In a 2010 essay written for the magazine PopMatters, Michael Antman considers aspects of Eiseley that emerge from The Star Thrower collection.
Antman is struck not only by Eiseley’s writing but by what that writing was not:
Because his writing is so steeped in knowledge of the natural world and the humility that this knowledge inevitably engenders, he almost never slides into the lecturing, fire-and-brimstone mode so dominant among the science preachers, er, writers of our era. (Eisley died in 1977.) There is nothing political here, none of the typically insincere hyperbole about the fate of our planet if we don’t do precisely what the intellectual fashion of the moment tells us we ought to do, and no excoriations of our short-sighted politicians and policy-makers (though they are, of course, short-sighted.) As an authority on evolution, Eiseley’s view extends across aeons. “I have been steeped in geological eras”; he writes, ”my mind is filled with the osseous debris of a hundred graveyards.”

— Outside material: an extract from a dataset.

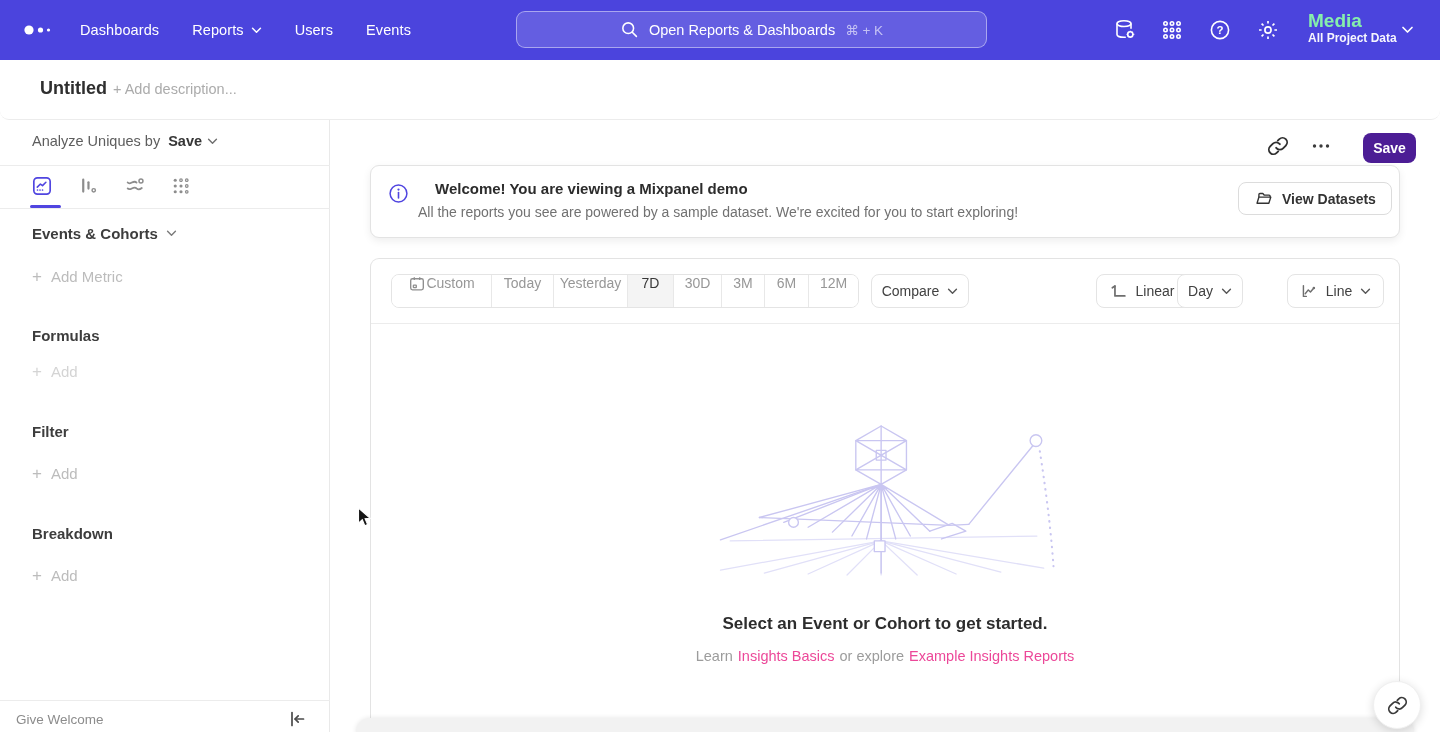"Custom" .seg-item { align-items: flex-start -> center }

In his review, Antman also sees us at a pivotal moment, foreshadowed by Eiseley before “climate change” had entered popular parlance. He urges readers to seek out The Star Thrower, if only to
. . .immerse yourself in the wisdom of one who didn’t believe in wisdom, but who understood at least that we are straddling a pivotal point in human history between the end of one long and painful eon and the beginning of an uncertain other.